TEXTO FUENTE:
┄┄┄┄┄┄┄┄┄┄
La catástrofe de las fallas de electricidad no solo ha creado los problemas que habitualmente produce ese tipo de carencias, sino también una que no se relaciona necesariamente con ella porque los sistemas bien establecidos y mantenidos, cuando los hay, impiden un aislamiento general de la población como el que hoy caracteriza por desdicha a Venezuela.

Se entiende que las carencias de energía produzcan problemas en los hogares que deben mantener las neveras apagadas con el riesgo de perder los alimentos depositados en ellas, o que no pueden atender las necesidades sanitarias que ineludiblemente se presentan, ni responder por los requerimientos de los enfermos necesitados de los auxilios de costumbre. Ya es una calamidad, especialmente si provoca perjuicios a las ciudades y a las poblaciones del país entero, sin excepción, pero el entuerto se hace mayor debido a la inexistencia de vehículos a través de los cuales se comuniquen las tragedias para encontrar paliativos.
┄┄┄┄┄┄┄┄┄┄
DATOS PROPORCIONADOS:

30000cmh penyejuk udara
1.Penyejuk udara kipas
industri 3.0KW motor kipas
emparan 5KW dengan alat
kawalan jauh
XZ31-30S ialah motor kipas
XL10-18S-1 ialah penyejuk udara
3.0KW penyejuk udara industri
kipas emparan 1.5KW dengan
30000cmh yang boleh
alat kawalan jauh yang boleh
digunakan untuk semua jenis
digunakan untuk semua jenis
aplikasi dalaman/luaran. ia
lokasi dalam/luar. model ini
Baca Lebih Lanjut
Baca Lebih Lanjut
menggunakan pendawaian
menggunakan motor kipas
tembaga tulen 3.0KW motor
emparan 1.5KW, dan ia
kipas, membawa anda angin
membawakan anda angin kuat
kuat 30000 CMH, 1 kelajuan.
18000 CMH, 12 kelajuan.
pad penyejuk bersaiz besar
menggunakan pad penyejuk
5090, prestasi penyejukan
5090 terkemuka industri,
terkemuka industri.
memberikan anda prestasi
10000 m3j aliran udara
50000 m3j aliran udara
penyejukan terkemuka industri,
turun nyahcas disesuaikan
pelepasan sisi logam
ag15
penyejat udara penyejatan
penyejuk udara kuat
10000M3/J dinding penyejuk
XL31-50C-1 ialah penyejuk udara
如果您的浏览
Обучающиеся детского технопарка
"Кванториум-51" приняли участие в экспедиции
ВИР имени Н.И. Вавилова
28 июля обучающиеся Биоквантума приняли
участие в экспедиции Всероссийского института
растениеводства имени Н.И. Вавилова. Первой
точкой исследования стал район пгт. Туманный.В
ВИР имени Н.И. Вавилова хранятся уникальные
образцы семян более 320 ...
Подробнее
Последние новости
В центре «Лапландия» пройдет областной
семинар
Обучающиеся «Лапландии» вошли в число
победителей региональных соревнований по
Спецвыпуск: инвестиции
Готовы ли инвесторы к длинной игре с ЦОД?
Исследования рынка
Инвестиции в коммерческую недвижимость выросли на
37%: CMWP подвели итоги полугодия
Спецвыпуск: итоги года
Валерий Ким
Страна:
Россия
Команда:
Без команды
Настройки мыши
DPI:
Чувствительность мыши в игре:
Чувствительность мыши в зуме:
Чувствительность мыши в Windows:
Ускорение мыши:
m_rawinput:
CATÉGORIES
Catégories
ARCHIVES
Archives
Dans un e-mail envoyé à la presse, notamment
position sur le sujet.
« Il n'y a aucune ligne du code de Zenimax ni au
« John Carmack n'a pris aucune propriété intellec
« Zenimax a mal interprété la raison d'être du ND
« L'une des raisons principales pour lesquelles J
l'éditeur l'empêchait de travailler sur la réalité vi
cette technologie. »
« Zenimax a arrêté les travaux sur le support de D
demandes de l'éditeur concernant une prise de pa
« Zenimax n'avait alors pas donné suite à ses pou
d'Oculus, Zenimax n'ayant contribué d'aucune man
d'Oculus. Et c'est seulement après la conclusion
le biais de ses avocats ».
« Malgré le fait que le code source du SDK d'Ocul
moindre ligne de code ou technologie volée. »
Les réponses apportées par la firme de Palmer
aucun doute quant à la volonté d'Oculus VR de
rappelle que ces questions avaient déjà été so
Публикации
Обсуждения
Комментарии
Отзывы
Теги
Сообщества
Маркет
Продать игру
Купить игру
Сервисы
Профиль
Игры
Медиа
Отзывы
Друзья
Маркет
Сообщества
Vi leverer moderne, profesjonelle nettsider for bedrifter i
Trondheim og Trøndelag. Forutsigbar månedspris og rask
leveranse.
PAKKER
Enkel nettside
┄┄┄┄┄┄┄┄┄┄
EJERCICIO:
Enumera los problemas que, según el texto sobre las fallas de electricidad, las carencias de energía producen en los hogares.

RESPUESTA:
- Deben mantener las neveras apagadas, con el riesgo de perder los alimentos depositados en ellas.
- No pueden atender las necesidades sanitarias que ineludiblemente se presentan.
- No pueden responder por los requerimientos de los enfermos necesitados de los auxilios de costumbre.